The findings lead researchers to believe that certain environmental factors may be contributing more to T1D than previously thought.

“There is some emerging literature which suggests that pregnant women in adverse food environments may have a higher likelihood of gestational diabetes, which some believe may affect health outcomes in their offspring,” researchers wrote. “Given the high prevalence of obesity among children with type 1 diabetes, the association we identified between the food environment and type 1 diabetes merits further research.”

The only association of T2D and a measured factor identified by researchers was a higher prevalence of the condition among black children. Even more consideration must be given as to the what influencers of the far more common T2D are.
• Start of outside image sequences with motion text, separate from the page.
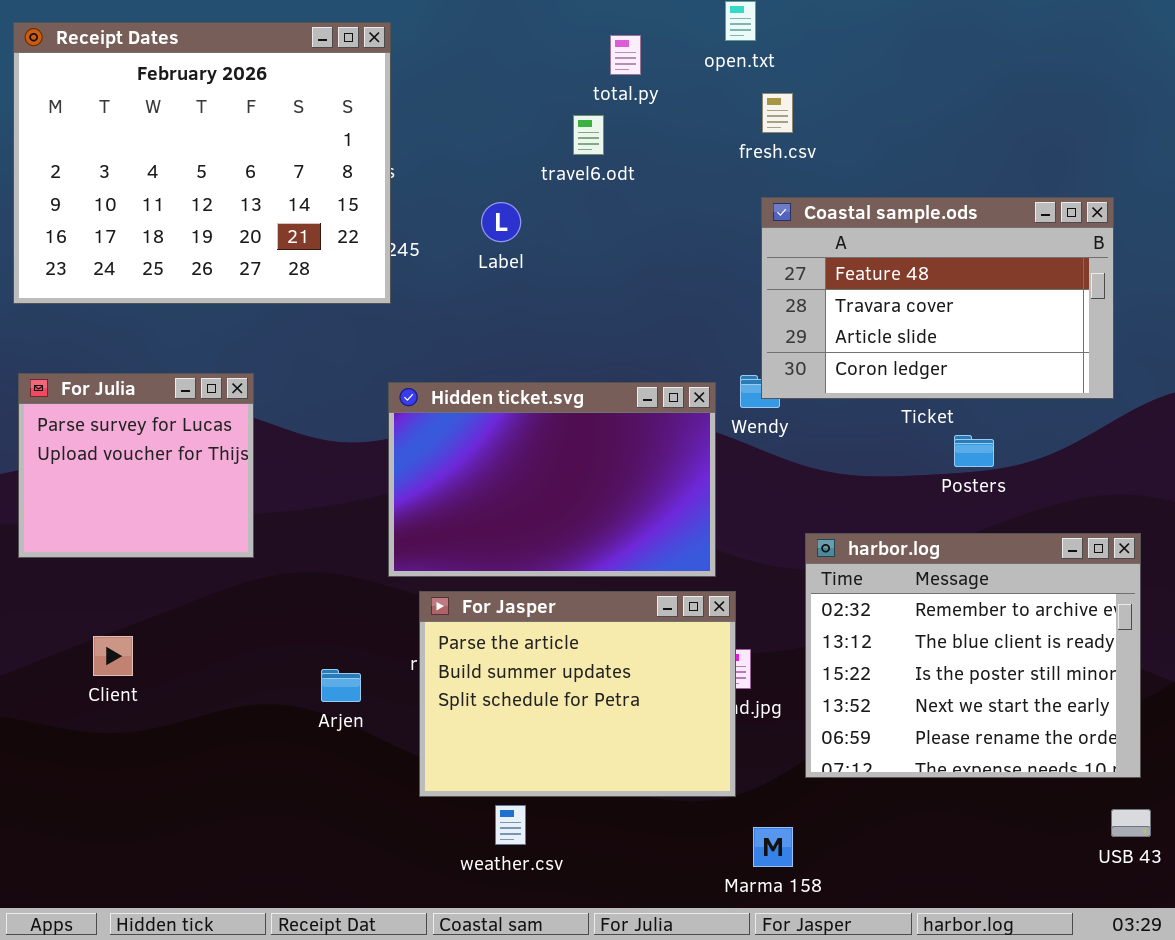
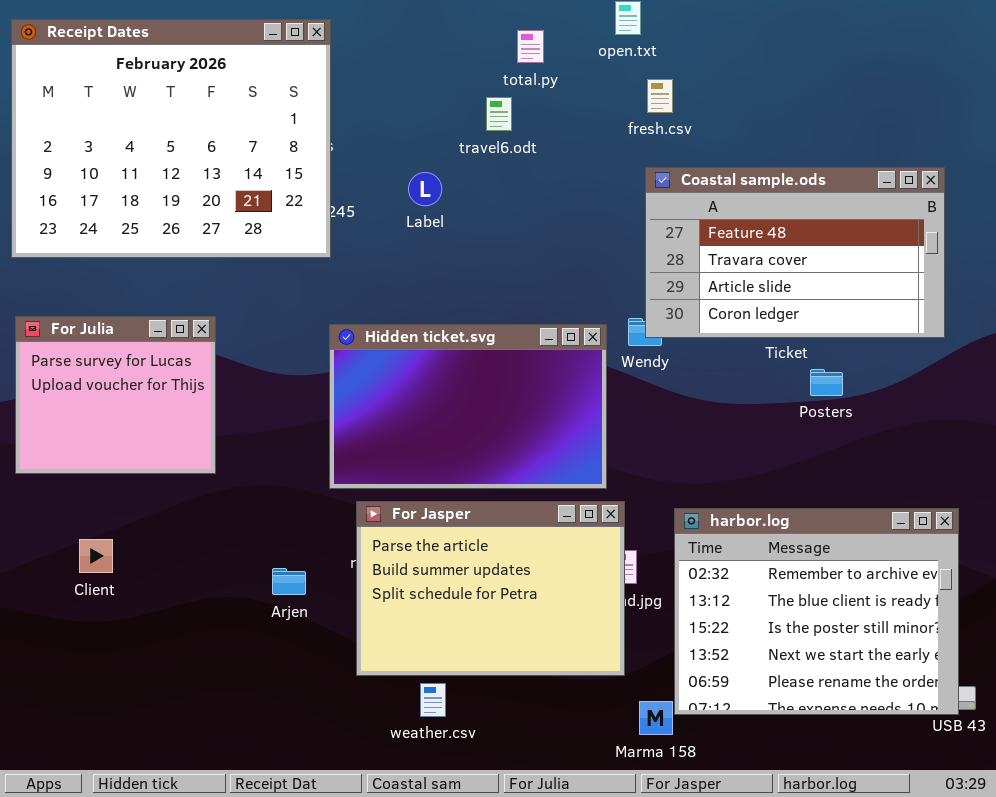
harbor.log: [805,533,1141,778] -> [674,508,959,715], moved

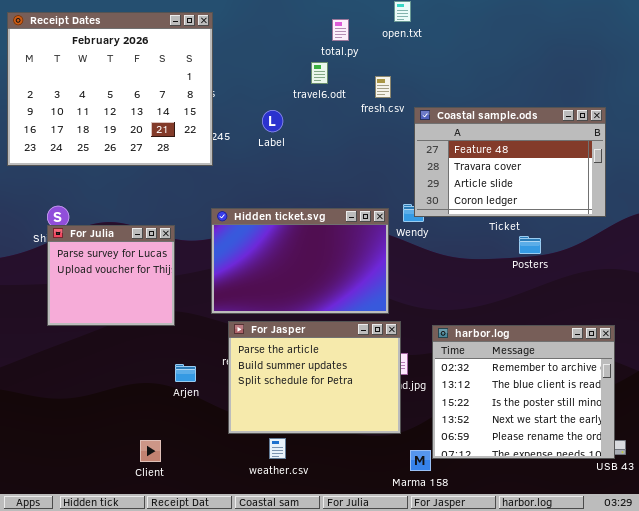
fresh.csv: [647,79,673,113] -> [375,76,391,98], moved
For Julia: [15,316,216,474] -> [47,225,175,326], moved
Client: [79,539,113,573] -> [140,440,161,462], moved

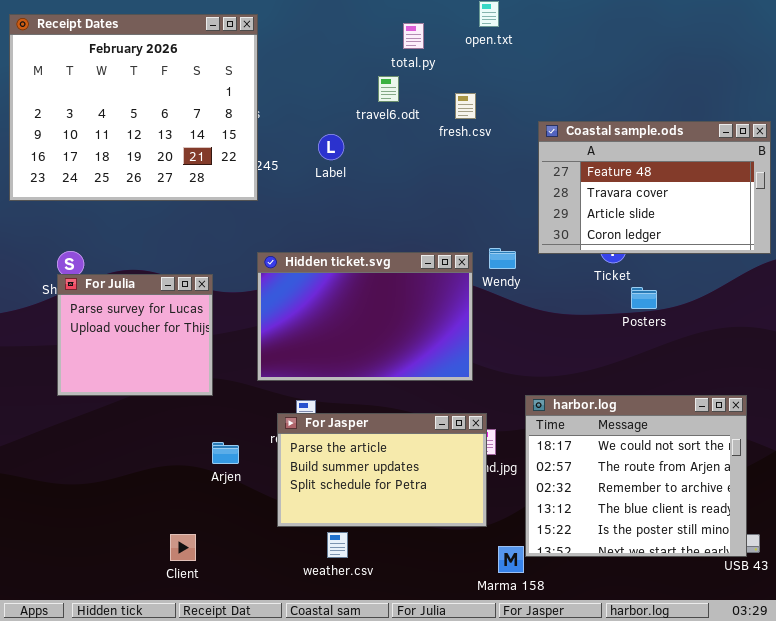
Coastal sample.ods: [414,107,606,217] -> [538,121,771,254], moved
For Jasper: [228,321,401,434] -> [277,413,487,527], resized
harbor.log: [432,325,615,459] -> [525,395,747,557], scrolled up 2 rows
“Overall, our results may suggest that the physical food environment may not play as strong a role in characterizing the risk of type 2 diabetes among children, and that other factors such as genetics, health behaviors, environmental exposures, or family influences may play more important roles,” researchers wrote.

Such analysis is very preliminary, as Lee noted that T2D has always been the much easier disease to track through population analyses and surveys, while T1D requires a significantly larger population. As diabetes prevalence has skyrocketed in the US in past years, he called the basics distinctions set between T1D and T2D an oversimplification of the problem.

“Some more critical thinking should improve how we view what’s been an epidemic,” Lee said.